▸ **Problem description**
Every line below from the one containing "6) width_nm=n act=pass" through the one containing "8) act=done edits=none rest=unchecked" must be transcribed exactly. Omit all lines outside that stretch.
Data supplied Block Start
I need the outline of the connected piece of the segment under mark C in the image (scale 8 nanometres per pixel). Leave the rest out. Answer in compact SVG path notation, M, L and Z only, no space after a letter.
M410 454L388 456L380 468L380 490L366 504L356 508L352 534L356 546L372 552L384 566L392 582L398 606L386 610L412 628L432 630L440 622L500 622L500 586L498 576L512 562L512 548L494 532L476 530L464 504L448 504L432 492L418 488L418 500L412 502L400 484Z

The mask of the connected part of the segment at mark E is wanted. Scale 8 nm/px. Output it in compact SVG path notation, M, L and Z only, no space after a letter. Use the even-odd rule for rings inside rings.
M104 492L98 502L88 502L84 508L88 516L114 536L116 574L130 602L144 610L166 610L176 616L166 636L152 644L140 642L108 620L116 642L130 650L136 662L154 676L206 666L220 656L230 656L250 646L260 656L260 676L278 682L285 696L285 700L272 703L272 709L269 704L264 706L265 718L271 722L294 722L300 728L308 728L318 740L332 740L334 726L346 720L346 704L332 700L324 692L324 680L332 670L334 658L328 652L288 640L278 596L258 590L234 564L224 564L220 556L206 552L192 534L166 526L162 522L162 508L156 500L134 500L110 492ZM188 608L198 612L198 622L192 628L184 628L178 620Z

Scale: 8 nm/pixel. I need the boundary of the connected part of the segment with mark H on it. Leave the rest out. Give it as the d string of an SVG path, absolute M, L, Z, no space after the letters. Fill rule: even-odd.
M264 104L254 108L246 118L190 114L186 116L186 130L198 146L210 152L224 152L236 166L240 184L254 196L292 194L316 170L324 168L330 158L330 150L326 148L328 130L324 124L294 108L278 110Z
Data supplied Block End
Data supplied Block Start
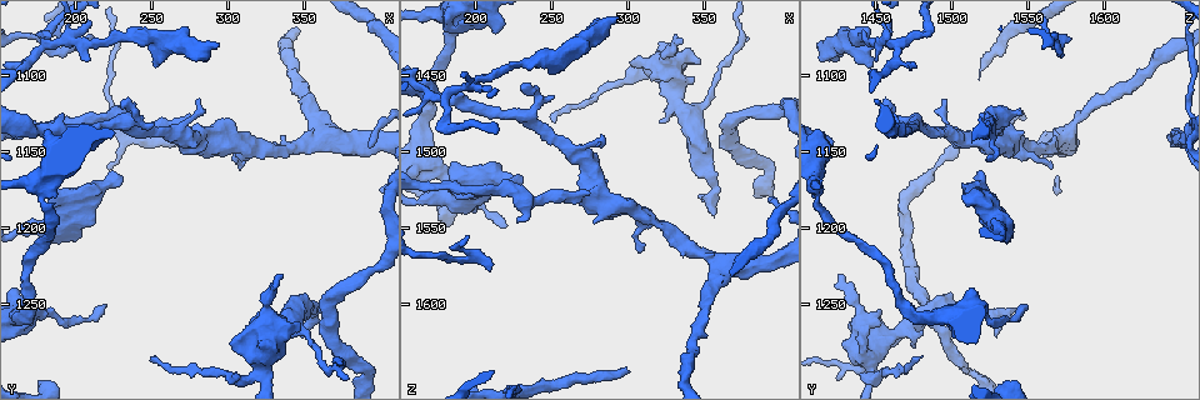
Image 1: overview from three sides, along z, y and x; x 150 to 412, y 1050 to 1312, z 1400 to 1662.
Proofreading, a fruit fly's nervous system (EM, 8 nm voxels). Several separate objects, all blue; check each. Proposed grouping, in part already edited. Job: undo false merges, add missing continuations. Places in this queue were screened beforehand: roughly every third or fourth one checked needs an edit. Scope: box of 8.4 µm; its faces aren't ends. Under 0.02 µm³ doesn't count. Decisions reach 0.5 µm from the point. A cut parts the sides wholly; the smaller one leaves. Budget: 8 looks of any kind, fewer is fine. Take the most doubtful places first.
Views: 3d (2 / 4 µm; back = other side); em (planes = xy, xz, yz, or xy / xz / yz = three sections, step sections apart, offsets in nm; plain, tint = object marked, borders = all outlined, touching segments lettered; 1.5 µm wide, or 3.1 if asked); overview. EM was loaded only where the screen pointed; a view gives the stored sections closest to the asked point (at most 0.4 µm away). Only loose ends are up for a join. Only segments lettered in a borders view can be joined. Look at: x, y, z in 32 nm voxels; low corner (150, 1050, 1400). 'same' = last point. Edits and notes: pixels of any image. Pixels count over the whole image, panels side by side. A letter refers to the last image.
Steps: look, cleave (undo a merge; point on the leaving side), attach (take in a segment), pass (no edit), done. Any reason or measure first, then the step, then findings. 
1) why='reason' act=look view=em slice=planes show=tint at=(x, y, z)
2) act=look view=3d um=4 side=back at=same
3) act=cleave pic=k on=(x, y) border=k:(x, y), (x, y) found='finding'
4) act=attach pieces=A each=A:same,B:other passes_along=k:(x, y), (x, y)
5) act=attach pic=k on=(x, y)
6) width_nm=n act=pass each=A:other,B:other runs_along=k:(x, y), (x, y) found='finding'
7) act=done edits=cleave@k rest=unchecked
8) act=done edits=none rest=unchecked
Data supplied Block End
Data supplied Block Start
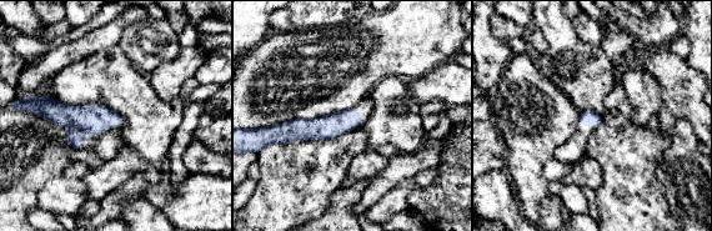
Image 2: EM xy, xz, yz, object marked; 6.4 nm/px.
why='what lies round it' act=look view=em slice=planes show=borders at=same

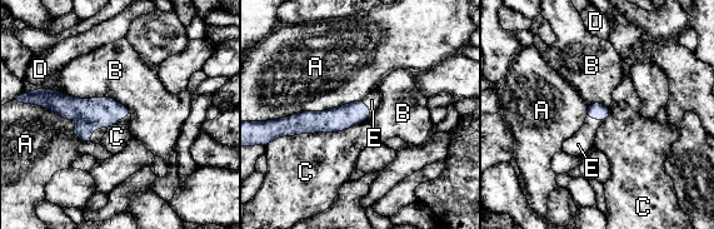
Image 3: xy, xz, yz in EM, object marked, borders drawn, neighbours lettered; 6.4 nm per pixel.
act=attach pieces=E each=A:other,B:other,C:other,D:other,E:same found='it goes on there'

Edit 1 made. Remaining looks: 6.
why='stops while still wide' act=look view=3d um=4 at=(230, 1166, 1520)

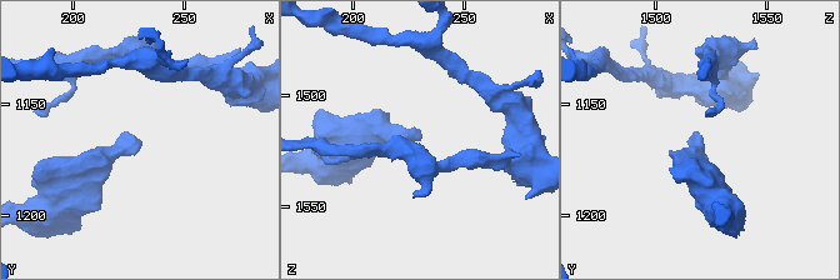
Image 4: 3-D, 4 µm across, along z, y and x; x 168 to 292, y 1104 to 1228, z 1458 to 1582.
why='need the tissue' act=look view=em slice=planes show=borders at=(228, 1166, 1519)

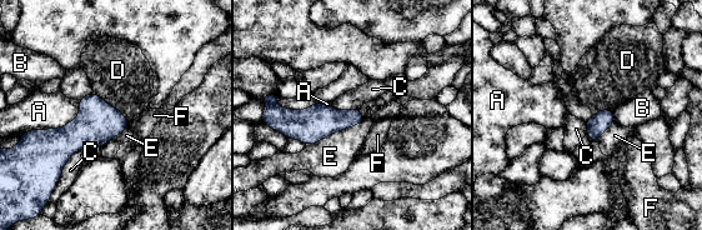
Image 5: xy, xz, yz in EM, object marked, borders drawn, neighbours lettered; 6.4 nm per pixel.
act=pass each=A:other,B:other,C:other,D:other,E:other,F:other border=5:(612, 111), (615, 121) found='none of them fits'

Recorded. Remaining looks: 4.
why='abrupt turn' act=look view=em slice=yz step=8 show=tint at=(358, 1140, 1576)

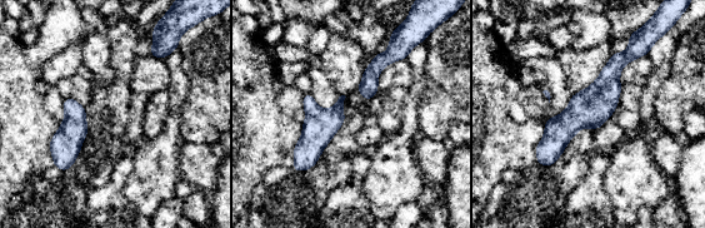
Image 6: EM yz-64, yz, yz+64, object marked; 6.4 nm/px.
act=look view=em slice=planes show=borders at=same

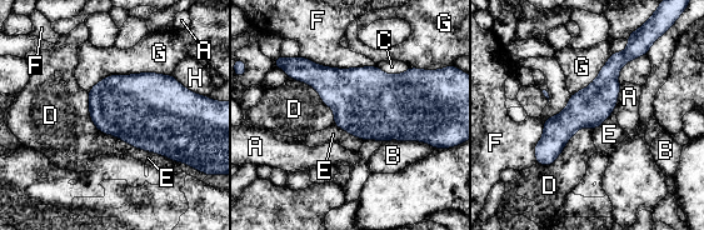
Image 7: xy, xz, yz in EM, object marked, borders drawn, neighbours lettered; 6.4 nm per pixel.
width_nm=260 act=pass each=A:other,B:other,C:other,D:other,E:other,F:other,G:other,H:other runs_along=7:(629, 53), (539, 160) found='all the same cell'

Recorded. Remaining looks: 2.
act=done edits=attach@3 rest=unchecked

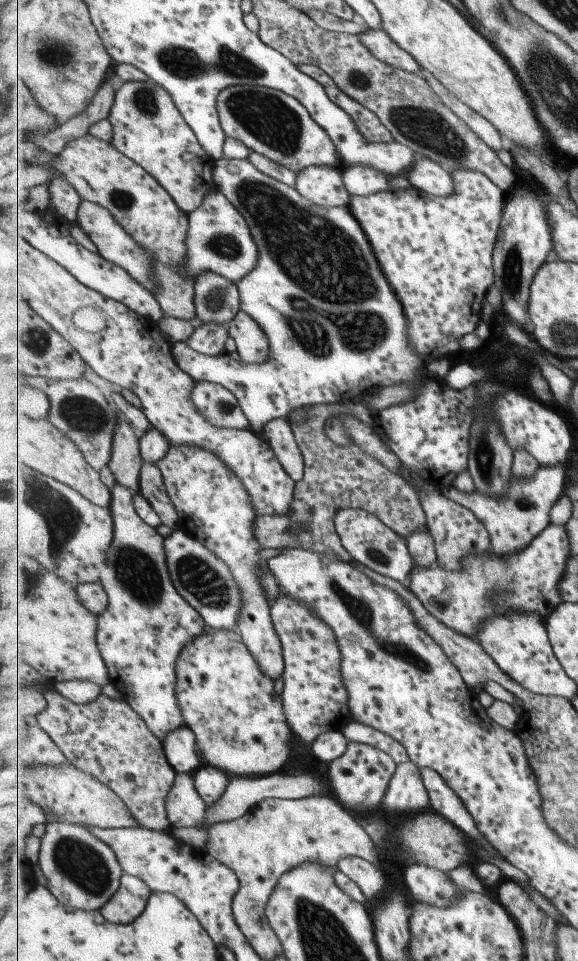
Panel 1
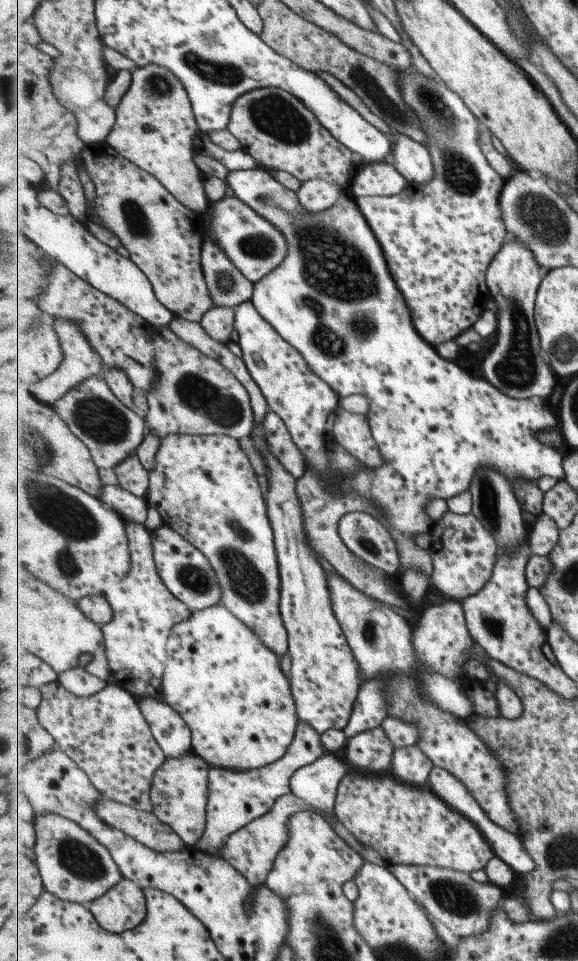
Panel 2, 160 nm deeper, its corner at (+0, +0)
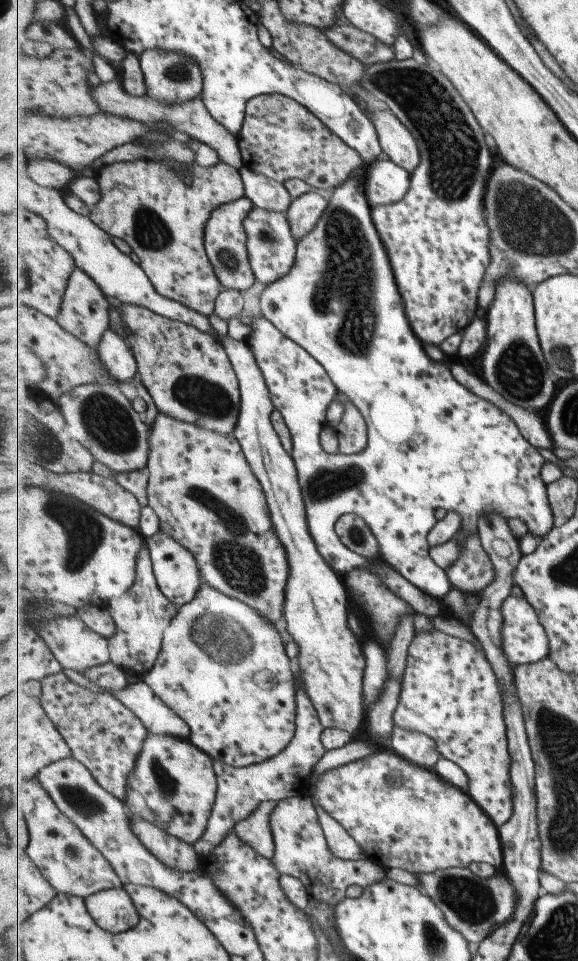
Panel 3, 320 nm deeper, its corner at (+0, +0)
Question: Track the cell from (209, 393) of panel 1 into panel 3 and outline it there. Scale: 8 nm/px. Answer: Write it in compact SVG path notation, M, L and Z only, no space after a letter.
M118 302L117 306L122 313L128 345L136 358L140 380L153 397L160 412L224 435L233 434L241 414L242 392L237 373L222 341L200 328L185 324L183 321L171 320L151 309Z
Data supplied Block End
▸ **Expected output**
6) width_nm=n act=pass each=A:other,B:other runs_along=k:(x, y), (x, y) found='finding'
7) act=done edits=cleave@k rest=unchecked
8) act=done edits=none rest=unchecked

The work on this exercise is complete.